The value of the survey includes long-term planning, enabling client companies to clarify and implement strategies. Developing and maintaining enterprise systems strategies are of critical importance because typically there are 25% higher business outcomes in organizations that have implemented functional enterprise systems strategies. Business outcomes that are quantified in the survey include innovation, market share, profitability, customer satisfaction, and competitiveness.

Because about half of organizations in business have no standard approach to enterprise technology integration, developing an integration strategy gains importance in effecting cogent, cost-effective policies that ultimately affect bottom-line performance. The analyses performed at the survey level provide the data that enables client companies to evaluate adopting Cloud-based systems for finance and HCM applications. Reasons for moving to the Cloud include improved performance, functionality, cost, security and data privacy, improved access to systems and data, improved user experience, more effective integration, configurability, and increased choices among vendors.

Methods of capturing employee data have become more complex, greater in number, and deliver more data than ever before. In finance applications, security and data privacy are the greatest concerns about Cloud adoption. Other concerns about moving to the Cloud include loss of control, integration complexities, cost, performance, and availability, the inability to customize, vendor lock-in, functionality, and decline in user experience.

Vendor satisfaction is an issue that is highly relevant because of the role of vendor systems in use in many companies. Benefits that correlate to high vendor satisfaction include best practice functionality, the ability to customize, integrated solutions, vendor relationship, and service and support. Low vendor satisfaction relates to issues of functionality not specific for the industry, poor service and support, the inability to customize, poor user experience, and high costs.

Decision making is facilitated by survey results that detail total HR technology costs per deployment and average costs by deployment model: All on Premise, Hybrid, All Cloud, and other implementations. Client companies are able to quantify how effectively the technologies that they use meet their current needs. Being able to determine how well systems in use meet company business needs enables business leaders to plan and make cost-effective decisions in a changing technological environment.

The transformation of HR technologies is facilitated through multiple pathways that provide the means to replace legacy systems, take a hybrid approach and move only selected applications to the Cloud, parallel and patchwork methods that combine licensed and Cloud solutions, and the move to hosted and outsourced single-tenant or BPO systems.

Adopting emerging technology applications require companies to adapt to the pervasive transition to mobile devices and social media.

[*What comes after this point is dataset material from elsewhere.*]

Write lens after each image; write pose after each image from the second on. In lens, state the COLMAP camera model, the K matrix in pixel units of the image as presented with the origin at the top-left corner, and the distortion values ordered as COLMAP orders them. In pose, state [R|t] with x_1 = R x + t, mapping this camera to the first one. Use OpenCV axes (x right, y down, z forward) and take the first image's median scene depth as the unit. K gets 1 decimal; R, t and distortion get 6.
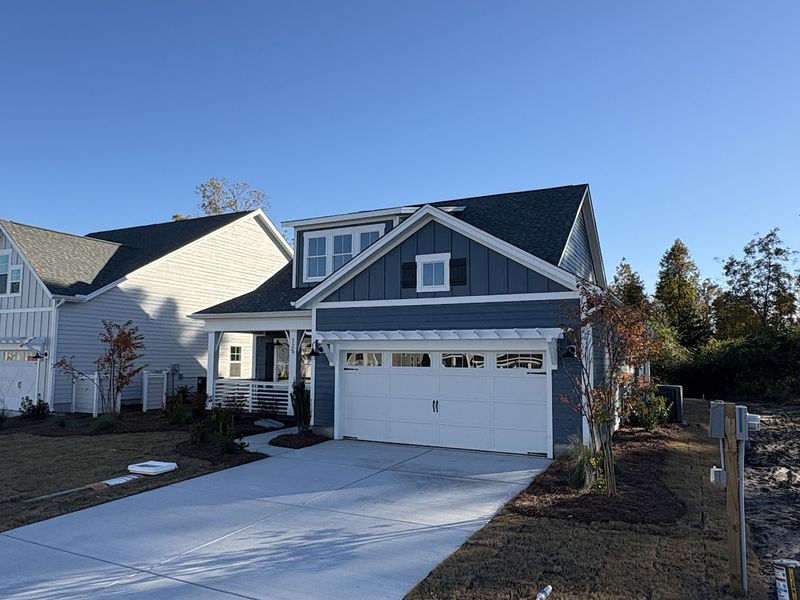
lens RADIAL K [[597.0, 0, 359.5], [0, 597.0, 312.5], [0, 0, 1]] dist [-0.023069, 0.000102]
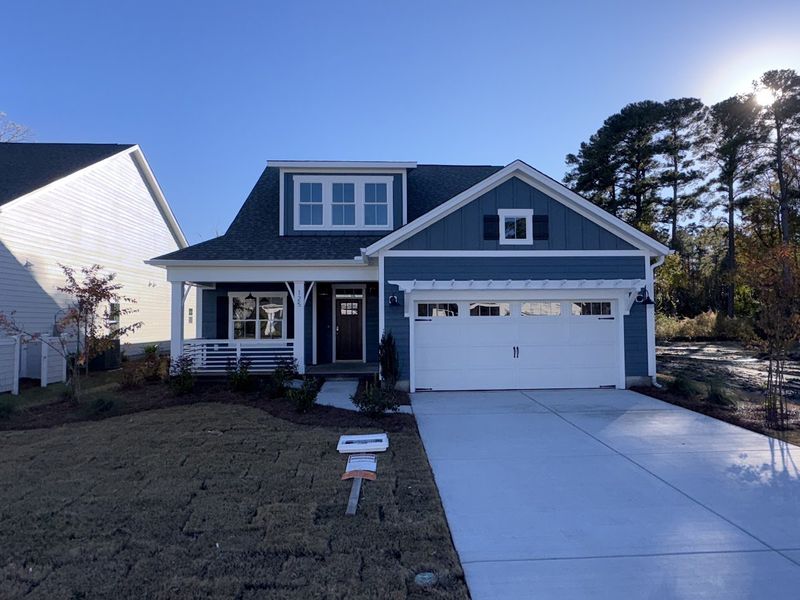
lens RADIAL K [[510.3, 0, 401.5], [0, 510.3, 297.5], [0, 0, 1]] dist [-0.005828, 0.007249]
pose [[0.841453, 0.001346, 0.540328, -0.506147], [-0.023577, 0.999136, 0.034226, 0.030820], [-0.539815, -0.041539, 0.840758, 0.322883]]
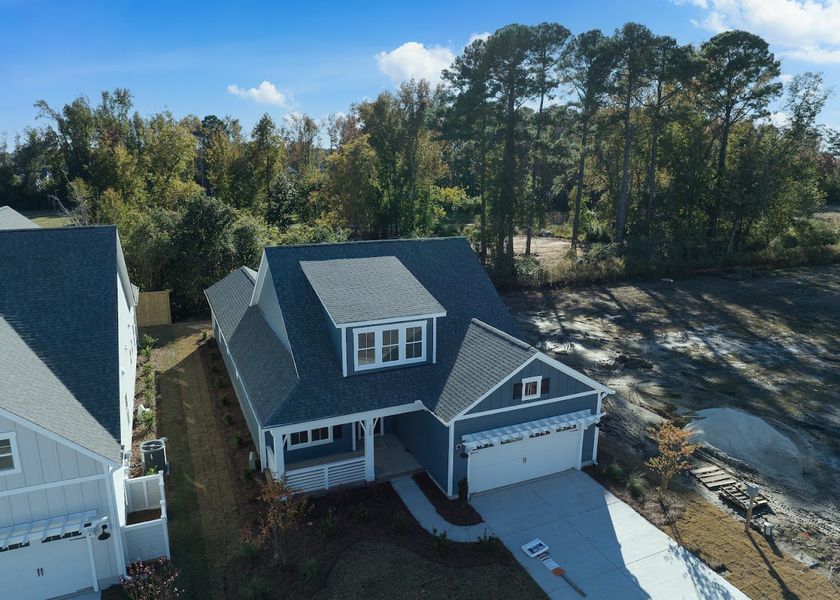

IaaS, PaaS, benchmarking databases, predictive analytics, sentiment analysis, machine learning, RPA, and Blockchain all must be considered in planning future integration and implementation to meet customer requirements while adapting to new developments in all areas of technology.

Mobile-enabled technologies require the adoption of processes to manage the transition to devices used by HR personnel and company employees. Policies are being written to control personal devices, their use, and the security of company data. Cyber security strategies are gaining importance as systems diversify, become more accessible to more people, and access more data than in previous generations of HR systems.

In terms of business success, having a system strategy is the number one priority regardless of the system being used. Second, a coherent integration strategy facilitates consistency and higher outcomes in the business. Reducing the number of integration tools contributes to efficiency in integrating solutions. Competitive advantage, as always, is facilitated by good user experience, effective customer service and support, positive vendor relationships, integrated solutions that are functional internally and in the customer-facing scenario, management of costs, and system and data security.